I came by a short chain of links to a medievalist's site A Clerk of Oxford. She has an excellent essay from a few years ago, C.S. Lewis the Medievalist: Baldr, Brunanburh, Athelstan, and Edmund the Just.
This is true on another level too, because - rather like the Canterbury Tales - the Narnia books are a compendium of literary genres, a joyous introduction to all the different kinds of things literature can do.
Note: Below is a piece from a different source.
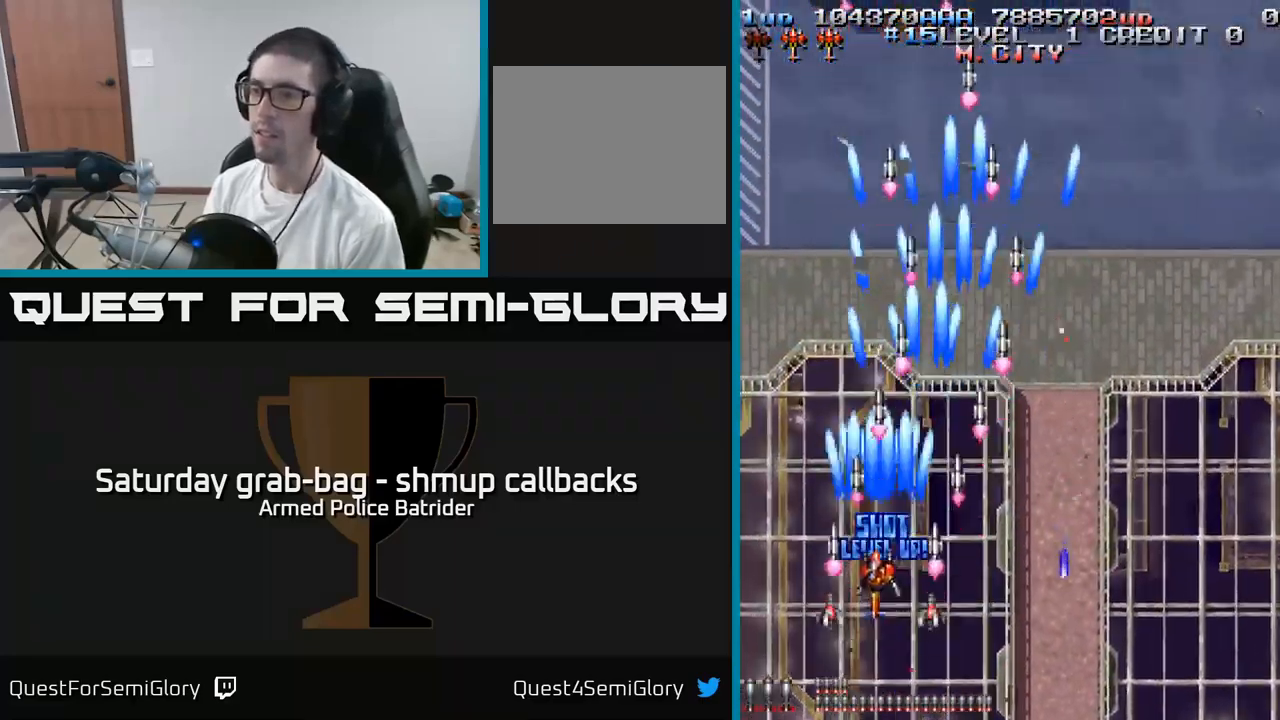
{"buttons": ["A", "DPAD_RIGHT"], "left_stick": "center", "right_stick": "center", "events": [[433, "A", "up"], [500, "A", "down"]]}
The Magician's Nephew plays in the world of E. Nesbit's children's stories, The Horse and His Boy in the world of the Arabian Nights; Prince Caspian offers the dynastic conflicts of Shakespeare's history plays, its hero a fine Tudor prince properly educated in the quadrivium (!); The Voyage of the Dawn Treader is all Mandevillian 'Travels in the East', complete with sea-serpents and monopods; The Silver Chair starts with Middle English romance (Sir Orfeo and Sir Gawain and the Green Knight) and gets progressively more Norse as the story goes north, until we end up in the Prose Edda; and The Last Battle takes us to apocalypse by way of Brave New World.I had not thought of the series in quite that way, yet it makes some sense. I expect to explore the entire site.
3 comments:
This reminds me of Lewis's own comment about Tolkien's The Hobbit, which, he remarked, started out as a children's story and ended sounding like saga.
I too followed a link to A Clerk of Oxford yesterday and spent an enjoyable afternoon there, though the CS Lewis link is one I intend to follow later. Today, I got lost in saints and relics.